━━ GIVEN DATA

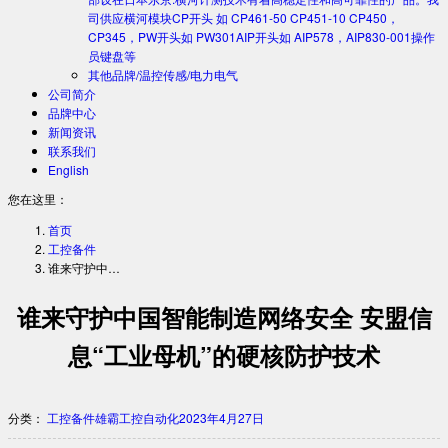
司供应横河模块CP开头 如 CP461-50 CP451-10 CP450，
CP345，PW开头如 PW301AIP开头如 AIP578，AIP830-001操作
员键盘等
其他品牌/温控传感/电力电气
公司简介
品牌中心
新闻资讯
联系我们
English
您在这里：
首页
工控备件
谁来守护中…
谁来守护中国智能制造网络安全 安盟信
息“工业母机”的硬核防护技术
分类：
工控备件
雄霸工控自动化
2023年4月27日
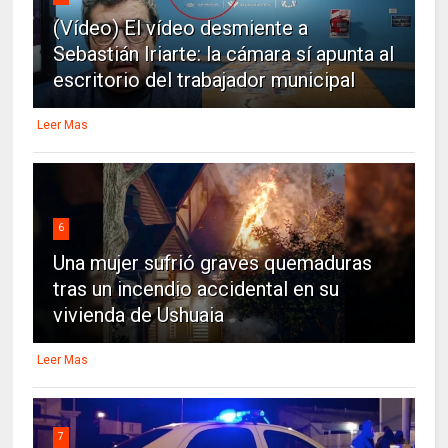
(Vídeo) El vídeo desmiente a
Sebastián Iriarte: la cámara sí apunta al
escritorio del trabajador municipal
Leer Mas
6
Una mujer sufrió graves quemaduras
tras un incendio accidental en su
vivienda de Ushuaia
Leer Mas
7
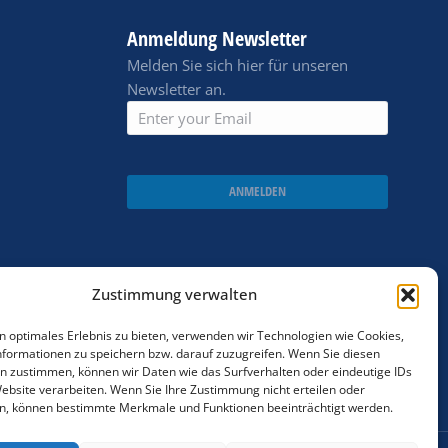
Anmeldung Newsletter
Melden Sie sich hier für unseren
Newsletter an.
ANMELDEN
Zustimmung verwalten
n optimales Erlebnis zu bieten, verwenden wir Technologien wie Cookies,
formationen zu speichern bzw. darauf zuzugreifen. Wenn Sie diesen
n zustimmen, können wir Daten wie das Surfverhalten oder eindeutige IDs
Website verarbeiten. Wenn Sie Ihre Zustimmung nicht erteilen oder
n, können bestimmte Merkmale und Funktionen beeinträchtigt werden.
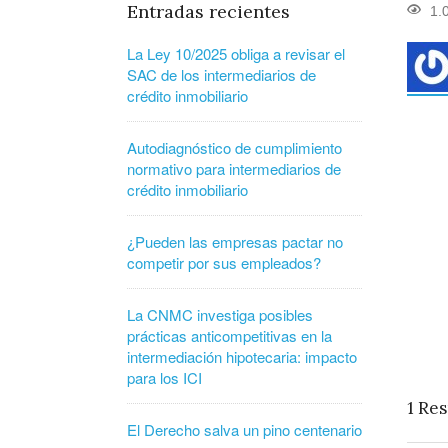
Entradas recientes
1.
La Ley 10/2025 obliga a revisar el
SAC de los intermediarios de
crédito inmobiliario
Autodiagnóstico de cumplimiento
normativo para intermediarios de
crédito inmobiliario
¿Pueden las empresas pactar no
competir por sus empleados?
La CNMC investiga posibles
prácticas anticompetitivas en la
intermediación hipotecaria: impacto
para los ICI
1
Res
El Derecho salva un pino centenario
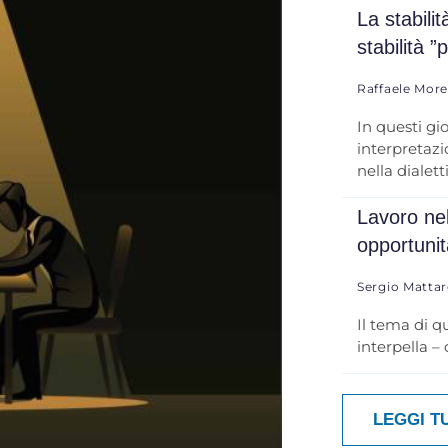
La stabili
stabilità ”
Raffaele Mor
In questi gi
interpretazio
nella dialett
Lavoro nel
opportuni
Sergio Mattar
Il tema di q
interpella –
LEGGI T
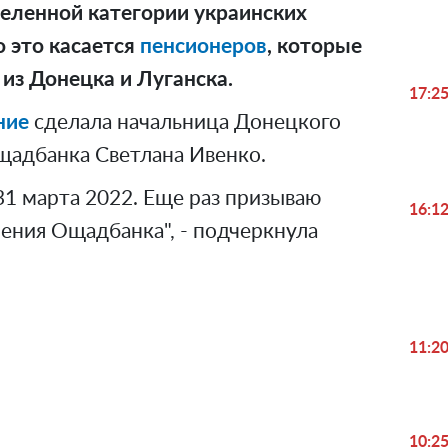
деленной категории украинских
о это касается
пенсионеров
, которые
из Донецка и Луганска.
17:2
ние
сделала начальница Донецкого
щадбанка Светлана Ивенко.
 31 марта 2022. Еще раз призываю
16:1
ения Ощадбанка", - подчеркнула
11:2
10:2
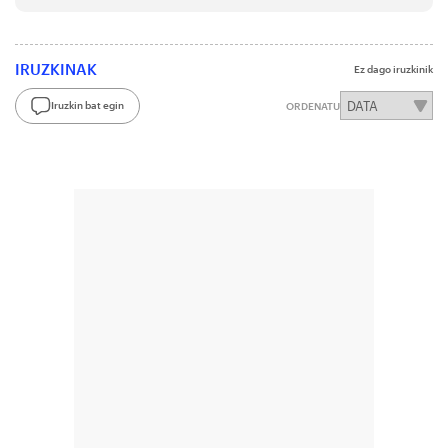
IRUZKINAK
Ez dago iruzkinik
Iruzkin bat egin
ORDENATU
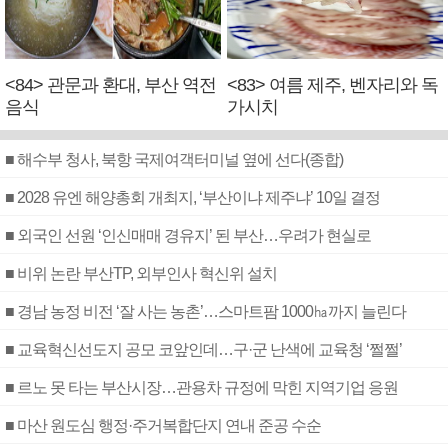
<84> 관문과 환대, 부산 역전
<83> 여름 제주, 벤자리와 독
음식
가시치
■ 해수부 청사, 북항 국제여객터미널 옆에 선다(종합)
■ 2028 유엔 해양총회 개최지, ‘부산이냐 제주냐’ 10일 결정
■ 외국인 선원 ‘인신매매 경유지’ 된 부산…우려가 현실로
■ 비위 논란 부산TP, 외부인사 혁신위 설치
■ 경남 농정 비전 ‘잘 사는 농촌’…스마트팜 1000㏊까지 늘린다
■ 교육혁신선도지 공모 코앞인데…구·군 난색에 교육청 ‘쩔쩔’
■ 르노 못 타는 부산시장…관용차 규정에 막힌 지역기업 응원
■ 마산 원도심 행정·주거복합단지 연내 준공 수순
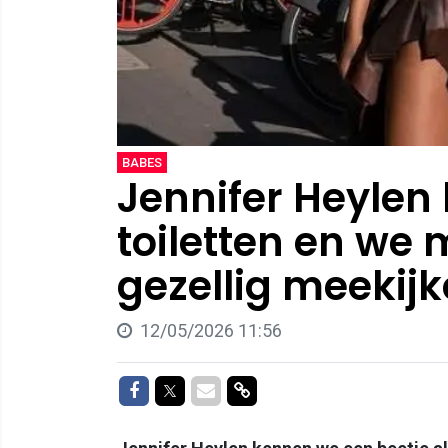
BABES
Jennifer Heylen k
toiletten en w
gezellig meekijk
12/05/2026 11:56
Delen op Facebook
Delen op Twitter
Delen via Mail
Delen via link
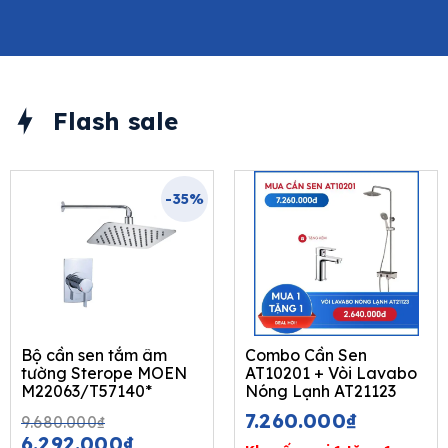
Flash sale
-35%
Bộ cần sen tắm âm
Combo Cần Sen
tường Sterope MOEN
AT10201 + Vòi Lavabo
M22063/T57140*
Nóng Lạnh AT21123
Original
Current
7.260.000
₫
9.680.000
₫
price
price
6.292.000
₫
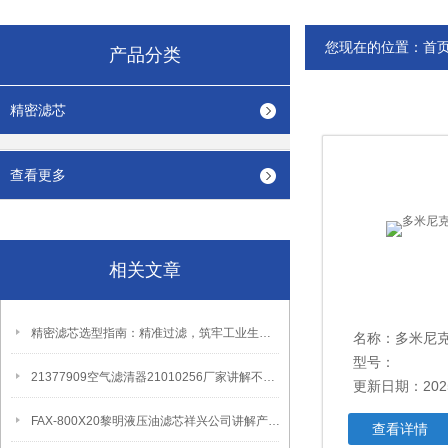
您现在的位置：
首
产品分类
精密滤芯
查看更多
相关文章
精密滤芯选型指南：精准过滤，筑牢工业生产洁净防线
名称：多米尼克
型号：
21377909空气滤清器21010256厂家讲解不定期更换出现的问题
更新日期：2025
FAX-800X20黎明液压油滤芯祥兴公司讲解产品更换注意事项
查看详情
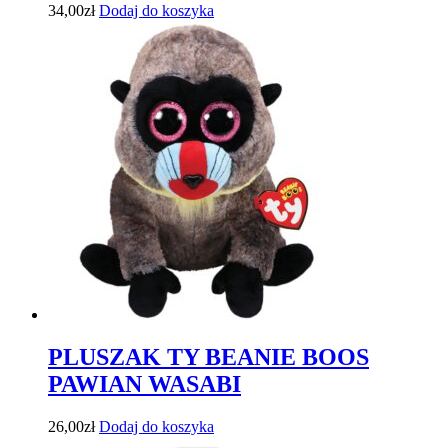
34,00
zł
Dodaj do koszyka
PLUSZAK TY BEANIE BOOS
PAWIAN WASABI
26,00
zł
Dodaj do koszyka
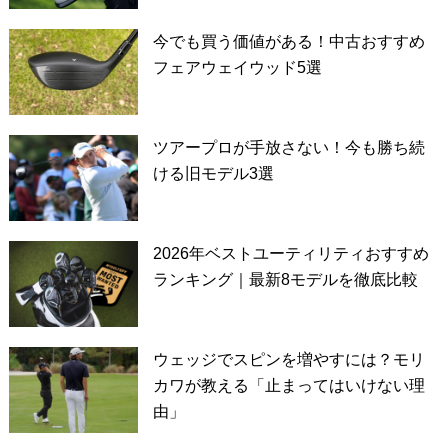
今でも買う価値がある！中古おすすめ
フェアウェイウッド5選
ツアープロが手放さない！今も勝ち続
ける旧モデル3選
2026年ベストユーティリティおすすめ
ランキング｜最新8モデルを徹底比較
ウェッジでスピンを増やすには？モリ
カワが教える「止まってはいけない理
由」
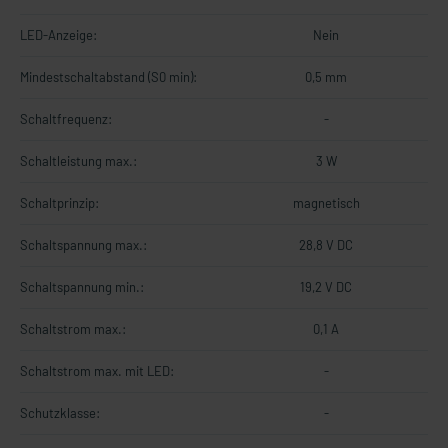
LED-Anzeige:
Nein
Mindestschaltabstand (S0 min):
0,5 mm
Schaltfrequenz:
-
Schaltleistung max.:
3 W
Schaltprinzip:
magnetisch
Schaltspannung max.:
28,8 V DC
Schaltspannung min.:
19,2 V DC
Schaltstrom max.:
0,1 A
Schaltstrom max. mit LED:
-
Schutzklasse:
-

━━━━

# INSTRUCTIONS TO FOLLOW:
Any pictures should be dropped; transcribe the rest of the records above exactly.

# TASK RESULT:
司供应横河模块CP开头 如 CP461-50 CP451-10 CP450，
CP345，PW开头如 PW301AIP开头如 AIP578，AIP830-001操作
员键盘等
其他品牌/温控传感/电力电气
公司简介
品牌中心
新闻资讯
联系我们
English
您在这里：
首页
工控备件
谁来守护中…
谁来守护中国智能制造网络安全 安盟信
息“工业母机”的硬核防护技术
分类：
工控备件
雄霸工控自动化
2023年4月27日
(Vídeo) El vídeo desmiente a
Sebastián Iriarte: la cámara sí apunta al
escritorio del trabajador municipal
Leer Mas
6
Una mujer sufrió graves quemaduras
tras un incendio accidental en su
vivienda de Ushuaia
Leer Mas
7
Anmeldung Newsletter
Melden Sie sich hier für unseren
Newsletter an.
ANMELDEN
Zustimmung verwalten
n optimales Erlebnis zu bieten, verwenden wir Technologien wie Cookies,
formationen zu speichern bzw. darauf zuzugreifen. Wenn Sie diesen
n zustimmen, können wir Daten wie das Surfverhalten oder eindeutige IDs
Website verarbeiten. Wenn Sie Ihre Zustimmung nicht erteilen oder
n, können bestimmte Merkmale und Funktionen beeinträchtigt werden.
Entradas recientes
1.
La Ley 10/2025 obliga a revisar el
SAC de los intermediarios de
crédito inmobiliario
Autodiagnóstico de cumplimiento
normativo para intermediarios de
crédito inmobiliario
¿Pueden las empresas pactar no
competir por sus empleados?
La CNMC investiga posibles
prácticas anticompetitivas en la
intermediación hipotecaria: impacto
para los ICI
1
Res
El Derecho salva un pino centenario
La stabili
stabilità ”
Raffaele Mor
In questi gi
interpretazio
nella dialett
Lavoro nel
opportuni
Sergio Mattar
Il tema di q
interpella –
LEGGI T
деленной категории украинских
о это касается
пенсионеров
, которые
из Донецка и Луганска.
17:2
ние
сделала начальница Донецкого
щадбанка Светлана Ивенко.
 31 марта 2022. Еще раз призываю
16:1
ения Ощадбанка", - подчеркнула
11:2
10:2
IRUZKINAK
Ez dago iruzkinik
Iruzkin bat egin
ORDENATU
<84> 관문과 환대, 부산 역전
<83> 여름 제주, 벤자리와 독
음식
가시치
■ 해수부 청사, 북항 국제여객터미널 옆에 선다(종합)
■ 2028 유엔 해양총회 개최지, ‘부산이냐 제주냐’ 10일 결정
■ 외국인 선원 ‘인신매매 경유지’ 된 부산…우려가 현실로
■ 비위 논란 부산TP, 외부인사 혁신위 설치
■ 경남 농정 비전 ‘잘 사는 농촌’…스마트팜 1000㏊까지 늘린다
■ 교육혁신선도지 공모 코앞인데…구·군 난색에 교육청 ‘쩔쩔’
■ 르노 못 타는 부산시장…관용차 규정에 막힌 지역기업 응원
■ 마산 원도심 행정·주거복합단지 연내 준공 수순
BABES
Jennifer Heylen k
toiletten en w
gezellig meekijk
12/05/2026 11:56
Delen op Facebook
Delen op Twitter
Delen via Mail
Delen via link
Flash sale
-35%
Bộ cần sen tắm âm
Combo Cần Sen
tường Sterope MOEN
AT10201 + Vòi Lavabo
M22063/T57140*
Nóng Lạnh AT21123
Original
Current
7.260.000
₫
9.680.000
₫
price
price
6.292.000
₫
您现在的位置：
首
产品分类
精密滤芯
查看更多
相关文章
精密滤芯选型指南：精准过滤，筑牢工业生产洁净防线
名称：多米尼克
型号：
21377909空气滤清器21010256厂家讲解不定期更换出现的问题
更新日期：2025
FAX-800X20黎明液压油滤芯祥兴公司讲解产品更换注意事项
查看详情
34,00
zł
Dodaj do koszyka
PLUSZAK TY BEANIE BOOS
PAWIAN WASABI
26,00
zł
Dodaj do koszyka
今でも買う価値がある！中古おすすめ
フェアウェイウッド5選
ツアープロが手放さない！今も勝ち続
ける旧モデル3選
2026年ベストユーティリティおすすめ
ランキング｜最新8モデルを徹底比較
ウェッジでスピンを増やすには？モリ
カワが教える「止まってはいけない理
由」
LED-Anzeige:
Nein
Mindestschaltabstand (S0 min):
0,5 mm
Schaltfrequenz:
-
Schaltleistung max.:
3 W
Schaltprinzip:
magnetisch
Schaltspannung max.:
28,8 V DC
Schaltspannung min.:
19,2 V DC
Schaltstrom max.:
0,1 A
Schaltstrom max. mit LED:
-
Schutzklasse:
-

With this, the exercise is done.